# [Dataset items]

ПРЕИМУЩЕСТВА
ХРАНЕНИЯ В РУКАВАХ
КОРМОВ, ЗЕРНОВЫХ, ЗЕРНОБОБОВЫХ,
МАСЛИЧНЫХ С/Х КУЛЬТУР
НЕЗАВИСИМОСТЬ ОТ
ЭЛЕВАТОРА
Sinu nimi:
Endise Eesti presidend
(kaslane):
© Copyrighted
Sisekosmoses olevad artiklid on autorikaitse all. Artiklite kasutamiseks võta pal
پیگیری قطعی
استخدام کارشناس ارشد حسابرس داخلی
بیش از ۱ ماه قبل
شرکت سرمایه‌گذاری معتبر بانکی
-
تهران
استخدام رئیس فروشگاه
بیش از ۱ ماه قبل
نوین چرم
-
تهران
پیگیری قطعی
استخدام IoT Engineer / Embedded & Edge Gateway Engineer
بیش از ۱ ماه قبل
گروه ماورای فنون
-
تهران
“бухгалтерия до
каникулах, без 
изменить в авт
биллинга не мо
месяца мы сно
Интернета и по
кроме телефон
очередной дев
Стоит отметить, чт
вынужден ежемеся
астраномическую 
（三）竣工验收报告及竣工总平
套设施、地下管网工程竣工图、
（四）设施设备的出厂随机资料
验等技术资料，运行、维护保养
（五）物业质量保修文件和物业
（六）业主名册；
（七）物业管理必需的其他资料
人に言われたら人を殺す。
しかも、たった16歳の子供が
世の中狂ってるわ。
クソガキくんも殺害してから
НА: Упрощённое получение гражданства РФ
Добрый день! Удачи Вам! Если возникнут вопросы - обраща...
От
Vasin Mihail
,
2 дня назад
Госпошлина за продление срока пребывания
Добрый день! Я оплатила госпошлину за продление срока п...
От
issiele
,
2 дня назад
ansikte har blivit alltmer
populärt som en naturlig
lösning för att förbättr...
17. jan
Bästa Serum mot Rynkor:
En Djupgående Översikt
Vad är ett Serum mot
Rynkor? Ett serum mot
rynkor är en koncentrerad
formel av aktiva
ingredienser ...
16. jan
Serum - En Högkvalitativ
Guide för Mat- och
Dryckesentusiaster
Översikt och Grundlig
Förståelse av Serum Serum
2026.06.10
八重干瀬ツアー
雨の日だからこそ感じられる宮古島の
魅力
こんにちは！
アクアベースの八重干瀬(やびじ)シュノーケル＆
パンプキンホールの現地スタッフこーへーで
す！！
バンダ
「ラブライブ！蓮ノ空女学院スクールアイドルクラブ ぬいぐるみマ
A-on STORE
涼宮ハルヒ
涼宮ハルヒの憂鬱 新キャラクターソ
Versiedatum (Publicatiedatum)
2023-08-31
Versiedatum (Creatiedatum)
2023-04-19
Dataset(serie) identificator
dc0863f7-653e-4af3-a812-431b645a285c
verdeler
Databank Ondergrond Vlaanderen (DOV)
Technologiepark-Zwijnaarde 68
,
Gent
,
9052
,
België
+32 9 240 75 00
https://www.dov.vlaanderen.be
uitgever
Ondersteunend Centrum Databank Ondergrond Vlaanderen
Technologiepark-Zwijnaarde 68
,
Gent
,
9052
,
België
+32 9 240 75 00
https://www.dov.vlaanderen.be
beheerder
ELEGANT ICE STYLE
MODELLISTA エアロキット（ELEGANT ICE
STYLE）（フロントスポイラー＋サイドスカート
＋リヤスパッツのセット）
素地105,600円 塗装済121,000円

# [WHAT YOU SHOULD DO]
Return every line of the records above verbatim, with no changes.

# [SOLVED PROBLEM]
ПРЕИМУЩЕСТВА
ХРАНЕНИЯ В РУКАВАХ
КОРМОВ, ЗЕРНОВЫХ, ЗЕРНОБОБОВЫХ,
МАСЛИЧНЫХ С/Х КУЛЬТУР
НЕЗАВИСИМОСТЬ ОТ
ЭЛЕВАТОРА
Sinu nimi:
Endise Eesti presidend
(kaslane):
© Copyrighted
Sisekosmoses olevad artiklid on autorikaitse all. Artiklite kasutamiseks võta pal
پیگیری قطعی
استخدام کارشناس ارشد حسابرس داخلی
بیش از ۱ ماه قبل
شرکت سرمایه‌گذاری معتبر بانکی
-
تهران
استخدام رئیس فروشگاه
بیش از ۱ ماه قبل
نوین چرم
-
تهران
پیگیری قطعی
استخدام IoT Engineer / Embedded & Edge Gateway Engineer
بیش از ۱ ماه قبل
گروه ماورای فنون
-
تهران
“бухгалтерия до
каникулах, без 
изменить в авт
биллинга не мо
месяца мы сно
Интернета и по
кроме телефон
очередной дев
Стоит отметить, чт
вынужден ежемеся
астраномическую 
（三）竣工验收报告及竣工总平
套设施、地下管网工程竣工图、
（四）设施设备的出厂随机资料
验等技术资料，运行、维护保养
（五）物业质量保修文件和物业
（六）业主名册；
（七）物业管理必需的其他资料
人に言われたら人を殺す。
しかも、たった16歳の子供が
世の中狂ってるわ。
クソガキくんも殺害してから
НА: Упрощённое получение гражданства РФ
Добрый день! Удачи Вам! Если возникнут вопросы - обраща...
От
Vasin Mihail
,
2 дня назад
Госпошлина за продление срока пребывания
Добрый день! Я оплатила госпошлину за продление срока п...
От
issiele
,
2 дня назад
ansikte har blivit alltmer
populärt som en naturlig
lösning för att förbättr...
17. jan
Bästa Serum mot Rynkor:
En Djupgående Översikt
Vad är ett Serum mot
Rynkor? Ett serum mot
rynkor är en koncentrerad
formel av aktiva
ingredienser ...
16. jan
Serum - En Högkvalitativ
Guide för Mat- och
Dryckesentusiaster
Översikt och Grundlig
Förståelse av Serum Serum
2026.06.10
八重干瀬ツアー
雨の日だからこそ感じられる宮古島の
魅力
こんにちは！
アクアベースの八重干瀬(やびじ)シュノーケル＆
パンプキンホールの現地スタッフこーへーで
す！！
バンダ
「ラブライブ！蓮ノ空女学院スクールアイドルクラブ ぬいぐるみマ
A-on STORE
涼宮ハルヒ
涼宮ハルヒの憂鬱 新キャラクターソ
Versiedatum (Publicatiedatum)
2023-08-31
Versiedatum (Creatiedatum)
2023-04-19
Dataset(serie) identificator
dc0863f7-653e-4af3-a812-431b645a285c
verdeler
Databank Ondergrond Vlaanderen (DOV)
Technologiepark-Zwijnaarde 68
,
Gent
,
9052
,
België
+32 9 240 75 00
https://www.dov.vlaanderen.be
uitgever
Ondersteunend Centrum Databank Ondergrond Vlaanderen
Technologiepark-Zwijnaarde 68
,
Gent
,
9052
,
België
+32 9 240 75 00
https://www.dov.vlaanderen.be
beheerder
ELEGANT ICE STYLE
MODELLISTA エアロキット（ELEGANT ICE
STYLE）（フロントスポイラー＋サイドスカート
＋リヤスパッツのセット）
素地105,600円 塗装済121,000円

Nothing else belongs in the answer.